Work request → Reproduce, with no edits, the line that contains "4 The Guideline" and all the lines that follow it, ending with the last line of the records.

┌────────

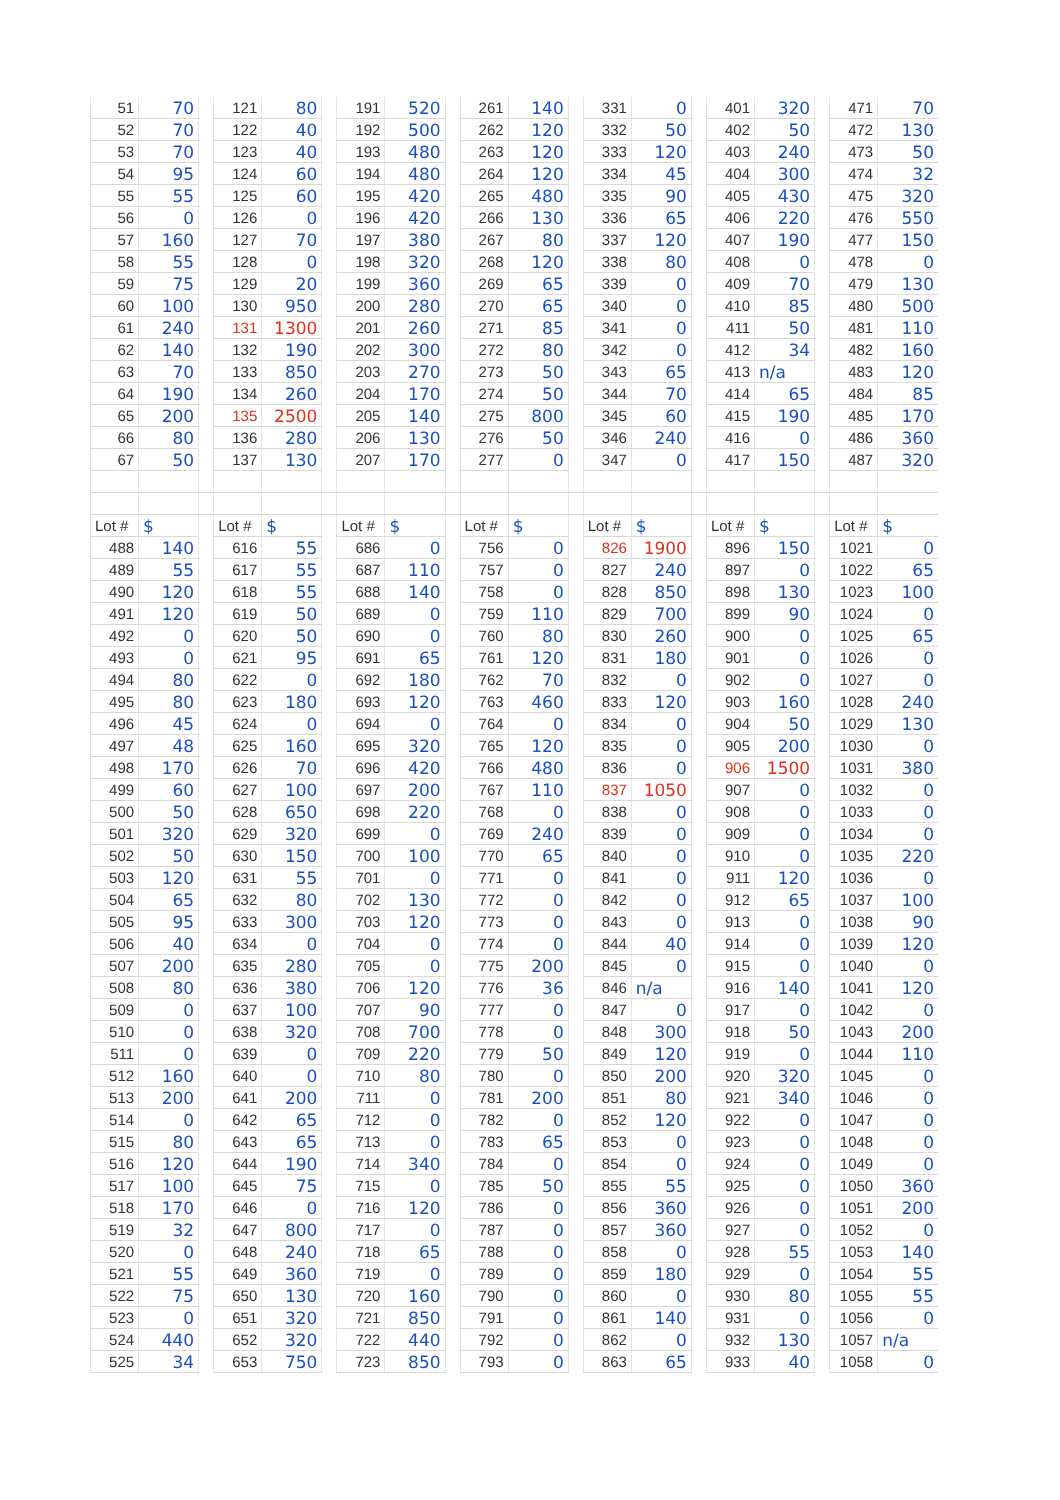| 51 | 70 | | 121 | 80 | | 191 | 520 | | 261 | 140 | | 331 | 0 | | 401 | 320 | | 471 | 70 |
| 52 | 70 | | 122 | 40 | | 192 | 500 | | 262 | 120 | | 332 | 50 | | 402 | 50 | | 472 | 130 |
| 53 | 70 | | 123 | 40 | | 193 | 480 | | 263 | 120 | | 333 | 120 | | 403 | 240 | | 473 | 50 |
| 54 | 95 | | 124 | 60 | | 194 | 480 | | 264 | 120 | | 334 | 45 | | 404 | 300 | | 474 | 32 |
| 55 | 55 | | 125 | 60 | | 195 | 420 | | 265 | 480 | | 335 | 90 | | 405 | 430 | | 475 | 320 |
| 56 | 0 | | 126 | 0 | | 196 | 420 | | 266 | 130 | | 336 | 65 | | 406 | 220 | | 476 | 550 |
| 57 | 160 | | 127 | 70 | | 197 | 380 | | 267 | 80 | | 337 | 120 | | 407 | 190 | | 477 | 150 |
| 58 | 55 | | 128 | 0 | | 198 | 320 | | 268 | 120 | | 338 | 80 | | 408 | 0 | | 478 | 0 |
| 59 | 75 | | 129 | 20 | | 199 | 360 | | 269 | 65 | | 339 | 0 | | 409 | 70 | | 479 | 130 |
| 60 | 100 | | 130 | 950 | | 200 | 280 | | 270 | 65 | | 340 | 0 | | 410 | 85 | | 480 | 500 |
| 61 | 240 | | 131 | 1300 | | 201 | 260 | | 271 | 85 | | 341 | 0 | | 411 | 50 | | 481 | 110 |
| 62 | 140 | | 132 | 190 | | 202 | 300 | | 272 | 80 | | 342 | 0 | | 412 | 34 | | 482 | 160 |
| 63 | 70 | | 133 | 850 | | 203 | 270 | | 273 | 50 | | 343 | 65 | | 413 | n/a | | 483 | 120 |
| 64 | 190 | | 134 | 260 | | 204 | 170 | | 274 | 50 | | 344 | 70 | | 414 | 65 | | 484 | 85 |
| 65 | 200 | | 135 | 2500 | | 205 | 140 | | 275 | 800 | | 345 | 60 | | 415 | 190 | | 485 | 170 |
| 66 | 80 | | 136 | 280 | | 206 | 130 | | 276 | 50 | | 346 | 240 | | 416 | 0 | | 486 | 360 |
| 67 | 50 | | 137 | 130 | | 207 | 170 | | 277 | 0 | | 347 | 0 | | 417 | 150 | | 487 | 320 |
| Lot # | $ | | Lot # | $ | | Lot # | $ | | Lot # | $ | | Lot # | $ | | Lot # | $ | | Lot # | $ |
| 488 | 140 | | 616 | 55 | | 686 | 0 | | 756 | 0 | | 826 | 1900 | | 896 | 150 | | 1021 | 0 |
| 489 | 55 | | 617 | 55 | | 687 | 110 | | 757 | 0 | | 827 | 240 | | 897 | 0 | | 1022 | 65 |
| 490 | 120 | | 618 | 55 | | 688 | 140 | | 758 | 0 | | 828 | 850 | | 898 | 130 | | 1023 | 100 |
| 491 | 120 | | 619 | 50 | | 689 | 0 | | 759 | 110 | | 829 | 700 | | 899 | 90 | | 1024 | 0 |
| 492 | 0 | | 620 | 50 | | 690 | 0 | | 760 | 80 | | 830 | 260 | | 900 | 0 | | 1025 | 65 |
| 493 | 0 | | 621 | 95 | | 691 | 65 | | 761 | 120 | | 831 | 180 | | 901 | 0 | | 1026 | 0 |
| 494 | 80 | | 622 | 0 | | 692 | 180 | | 762 | 70 | | 832 | 0 | | 902 | 0 | | 1027 | 0 |
| 495 | 80 | | 623 | 180 | | 693 | 120 | | 763 | 460 | | 833 | 120 | | 903 | 160 | | 1028 | 240 |
| 496 | 45 | | 624 | 0 | | 694 | 0 | | 764 | 0 | | 834 | 0 | | 904 | 50 | | 1029 | 130 |
| 497 | 48 | | 625 | 160 | | 695 | 320 | | 765 | 120 | | 835 | 0 | | 905 | 200 | | 1030 | 0 |
| 498 | 170 | | 626 | 70 | | 696 | 420 | | 766 | 480 | | 836 | 0 | | 906 | 1500 | | 1031 | 380 |
| 499 | 60 | | 627 | 100 | | 697 | 200 | | 767 | 110 | | 837 | 1050 | | 907 | 0 | | 1032 | 0 |
| 500 | 50 | | 628 | 650 | | 698 | 220 | | 768 | 0 | | 838 | 0 | | 908 | 0 | | 1033 | 0 |
| 501 | 320 | | 629 | 320 | | 699 | 0 | | 769 | 240 | | 839 | 0 | | 909 | 0 | | 1034 | 0 |
| 502 | 50 | | 630 | 150 | | 700 | 100 | | 770 | 65 | | 840 | 0 | | 910 | 0 | | 1035 | 220 |
| 503 | 120 | | 631 | 55 | | 701 | 0 | | 771 | 0 | | 841 | 0 | | 911 | 120 | | 1036 | 0 |
| 504 | 65 | | 632 | 80 | | 702 | 130 | | 772 | 0 | | 842 | 0 | | 912 | 65 | | 1037 | 100 |
| 505 | 95 | | 633 | 300 | | 703 | 120 | | 773 | 0 | | 843 | 0 | | 913 | 0 | | 1038 | 90 |
| 506 | 40 | | 634 | 0 | | 704 | 0 | | 774 | 0 | | 844 | 40 | | 914 | 0 | | 1039 | 120 |
| 507 | 200 | | 635 | 280 | | 705 | 0 | | 775 | 200 | | 845 | 0 | | 915 | 0 | | 1040 | 0 |
| 508 | 80 | | 636 | 380 | | 706 | 120 | | 776 | 36 | | 846 | n/a | | 916 | 140 | | 1041 | 120 |
| 509 | 0 | | 637 | 100 | | 707 | 90 | | 777 | 0 | | 847 | 0 | | 917 | 0 | | 1042 | 0 |
| 510 | 0 | | 638 | 320 | | 708 | 700 | | 778 | 0 | | 848 | 300 | | 918 | 50 | | 1043 | 200 |
| 511 | 0 | | 639 | 0 | | 709 | 220 | | 779 | 50 | | 849 | 120 | | 919 | 0 | | 1044 | 110 |
| 512 | 160 | | 640 | 0 | | 710 | 80 | | 780 | 0 | | 850 | 200 | | 920 | 320 | | 1045 | 0 |
| 513 | 200 | | 641 | 200 | | 711 | 0 | | 781 | 200 | | 851 | 80 | | 921 | 340 | | 1046 | 0 |
| 514 | 0 | | 642 | 65 | | 712 | 0 | | 782 | 0 | | 852 | 120 | | 922 | 0 | | 1047 | 0 |
| 515 | 80 | | 643 | 65 | | 713 | 0 | | 783 | 65 | | 853 | 0 | | 923 | 0 | | 1048 | 0 |
| 516 | 120 | | 644 | 190 | | 714 | 340 | | 784 | 0 | | 854 | 0 | | 924 | 0 | | 1049 | 0 |
| 517 | 100 | | 645 | 75 | | 715 | 0 | | 785 | 50 | | 855 | 55 | | 925 | 0 | | 1050 | 360 |
| 518 | 170 | | 646 | 0 | | 716 | 120 | | 786 | 0 | | 856 | 360 | | 926 | 0 | | 1051 | 200 |
| 519 | 32 | | 647 | 800 | | 717 | 0 | | 787 | 0 | | 857 | 360 | | 927 | 0 | | 1052 | 0 |
| 520 | 0 | | 648 | 240 | | 718 | 65 | | 788 | 0 | | 858 | 0 | | 928 | 55 | | 1053 | 140 |
| 521 | 55 | | 649 | 360 | | 719 | 0 | | 789 | 0 | | 859 | 180 | | 929 | 0 | | 1054 | 55 |
| 522 | 75 | | 650 | 130 | | 720 | 160 | | 790 | 0 | | 860 | 0 | | 930 | 80 | | 1055 | 55 |
| 523 | 0 | | 651 | 320 | | 721 | 850 | | 791 | 0 | | 861 | 140 | | 931 | 0 | | 1056 | 0 |
| 524 | 440 | | 652 | 320 | | 722 | 440 | | 792 | 0 | | 862 | 0 | | 932 | 130 | | 1057 | n/a |
| 525 | 34 | | 653 | 750 | | 723 | 850 | | 793 | 0 | | 863 | 65 | | 933 | 40 | | 1058 | 0 |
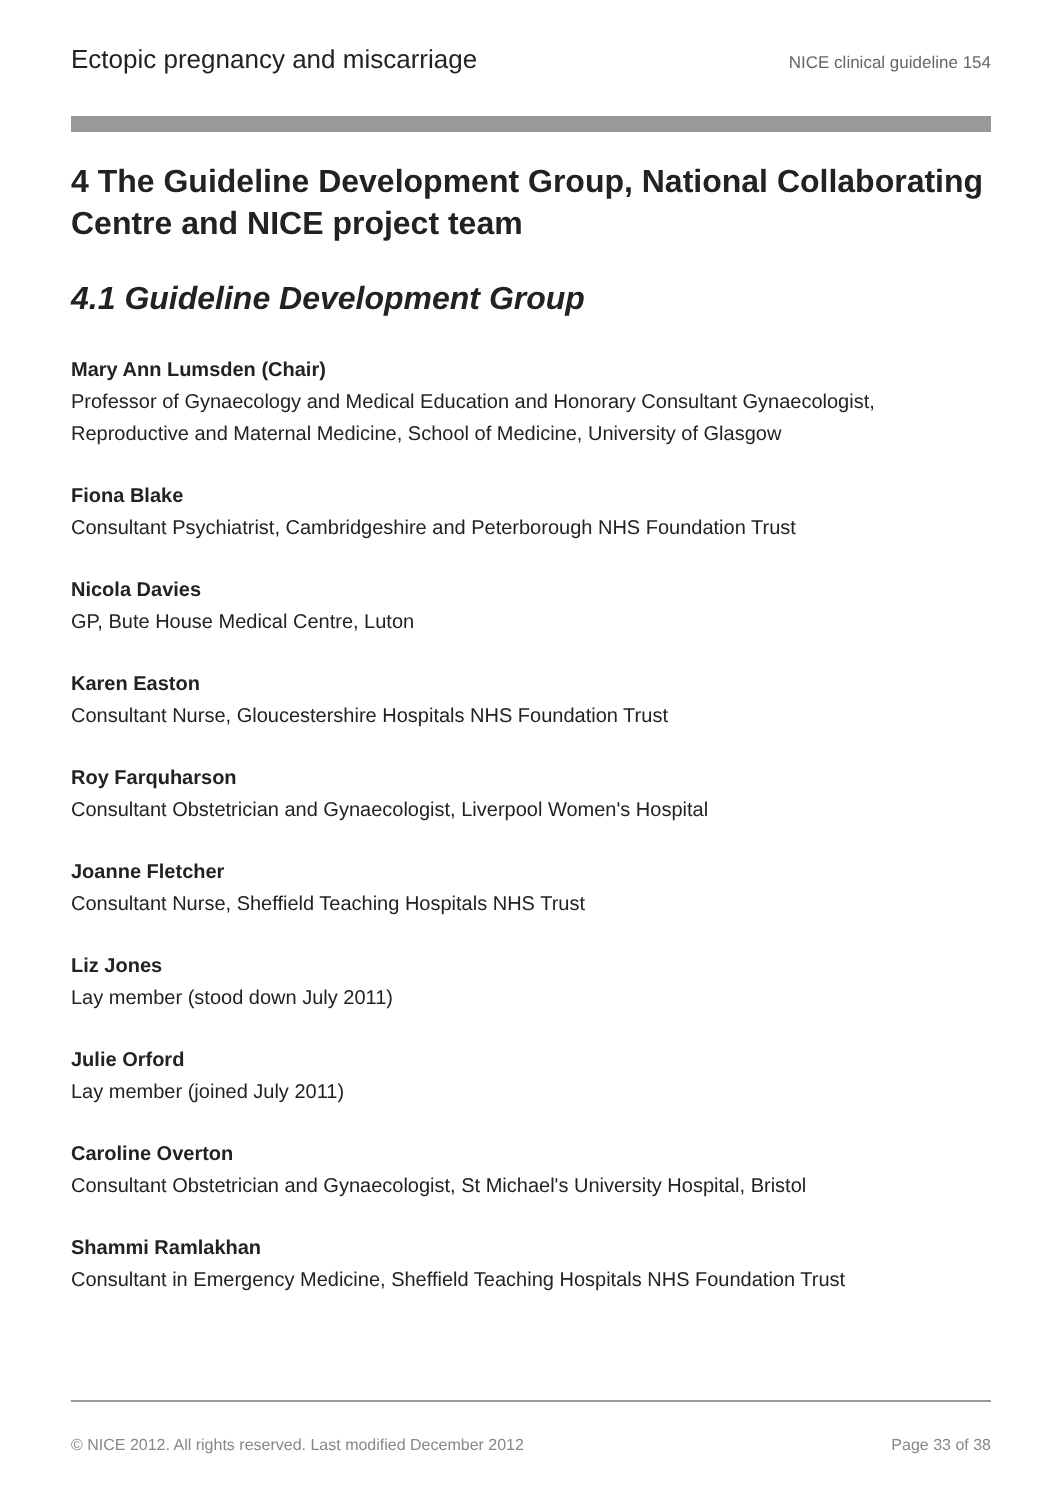Ectopic pregnancy and miscarriage NICE clinical guideline 154
4 The Guideline Development Group, National Collaborating Centre and NICE project team
4.1 Guideline Development Group
Mary Ann Lumsden (Chair)
Professor of Gynaecology and Medical Education and Honorary Consultant Gynaecologist, Reproductive and Maternal Medicine, School of Medicine, University of Glasgow
Fiona Blake
Consultant Psychiatrist, Cambridgeshire and Peterborough NHS Foundation Trust
Nicola Davies
GP, Bute House Medical Centre, Luton
Karen Easton
Consultant Nurse, Gloucestershire Hospitals NHS Foundation Trust
Roy Farquharson
Consultant Obstetrician and Gynaecologist, Liverpool Women's Hospital
Joanne Fletcher
Consultant Nurse, Sheffield Teaching Hospitals NHS Trust
Liz Jones
Lay member (stood down July 2011)
Julie Orford
Lay member (joined July 2011)
Caroline Overton
Consultant Obstetrician and Gynaecologist, St Michael's University Hospital, Bristol
Shammi Ramlakhan
Consultant in Emergency Medicine, Sheffield Teaching Hospitals NHS Foundation Trust
© NICE 2012. All rights reserved. Last modified December 2012 Page 33 of 38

└────────

Worked solution →
4 The Guideline Development Group, National Collaborating Centre and NICE project team
4.1 Guideline Development Group
Mary Ann Lumsden (Chair)
Professor of Gynaecology and Medical Education and Honorary Consultant Gynaecologist, Reproductive and Maternal Medicine, School of Medicine, University of Glasgow
Fiona Blake
Consultant Psychiatrist, Cambridgeshire and Peterborough NHS Foundation Trust
Nicola Davies
GP, Bute House Medical Centre, Luton
Karen Easton
Consultant Nurse, Gloucestershire Hospitals NHS Foundation Trust
Roy Farquharson
Consultant Obstetrician and Gynaecologist, Liverpool Women's Hospital
Joanne Fletcher
Consultant Nurse, Sheffield Teaching Hospitals NHS Trust
Liz Jones
Lay member (stood down July 2011)
Julie Orford
Lay member (joined July 2011)
Caroline Overton
Consultant Obstetrician and Gynaecologist, St Michael's University Hospital, Bristol
Shammi Ramlakhan
Consultant in Emergency Medicine, Sheffield Teaching Hospitals NHS Foundation Trust
© NICE 2012. All rights reserved. Last modified December 2012 Page 33 of 38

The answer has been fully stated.